The plaque is unveiled, by the mayor, by the ambassador, by Nikolai Galabov, head of the Friends of Israel in Bulgaria “Negev” instrumental in the implementation of this project.
In the searing sunshine that beats down its heat on Nedelino this day, there is another commemoration, another part of the colourful fabric of this southern Bulgarian town, perhaps a few more than 20km from today’s Greek border, which fated the brutal construction project of those roads those decades ago. On the renovated town square, a memorial is unveiled to Nikolai Kaufman, the musicologist who encountered and was entranced by the local variations of folklore and brought them to the attention of specialists around the globe.

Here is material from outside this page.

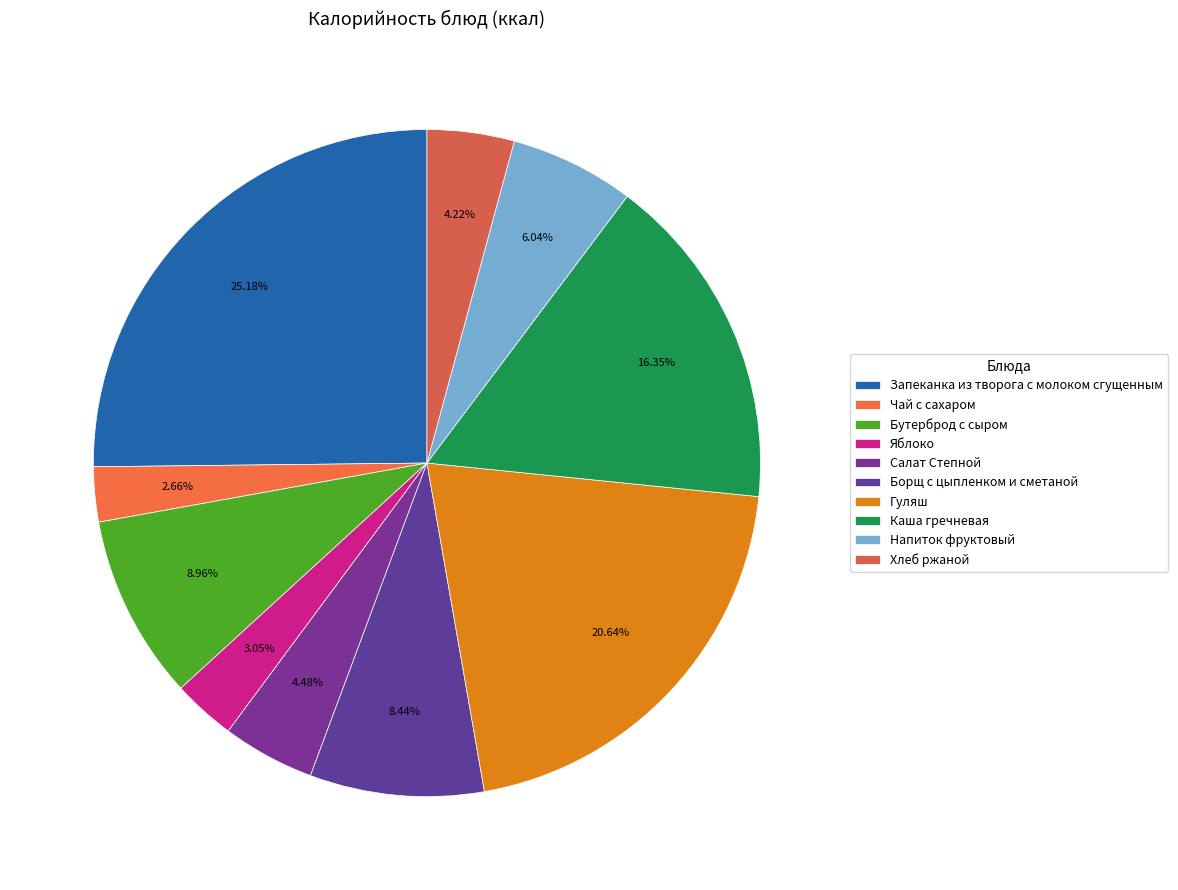

Count the number of slices in the pie.

10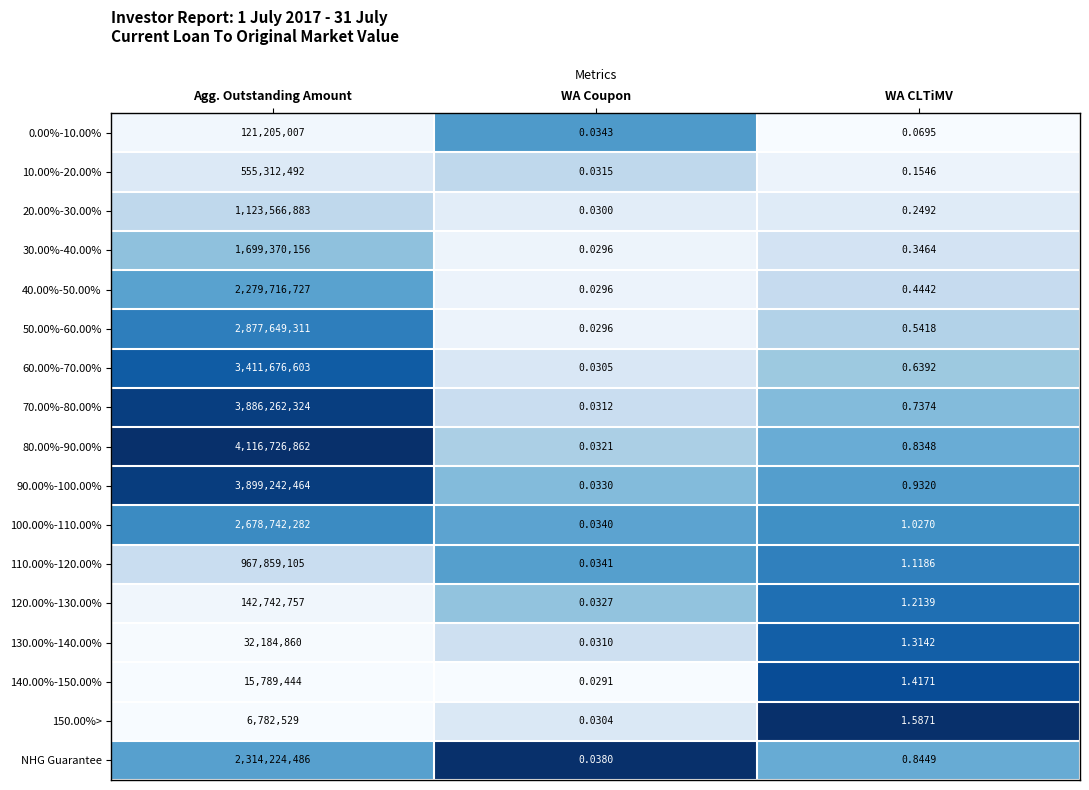

Rank the categories by NHG Guarantee value from lowest to highest.

WA Coupon, WA CLTiMV, Agg. Outstanding Amount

Kaufman, of Ashkenazi Jewish descent – he made contributions in that area as well, in his studies of musicology – is the subject of an emotional tribute by his widow Dimitrina, who said her farewells to him just last March. After detailing Kaufman’s considerable contributions to the science of musicology and the unique place of Kaufman and Nedelino within it, she verges close to losing her poise, her detailing of these achievements. “We love you, Nedelino,” she chokes. Moments after his memorial is unveiled, she leans in to place a kiss on the effigy of her late husband.
There they stand now, those monuments to the inmates of the labour camps to which Bulgarian Jews were forced, and the musicologist who made his contribution not only to a local but also to a global culture. Affixed to the wall is a painting depicting forced labour at the Nedelino camp.
There is a road that runs from Nedelino, and in the words of that writer, it is lovely beyond all singing of it. Ceremonies over, our car makes its winding way towards Sofia. We turn right, to do so; there is a sign to the left: “Byal Izvor 18km”. In the phrase of Holocaust remembrance, we look on that modern sign, and: We Remember.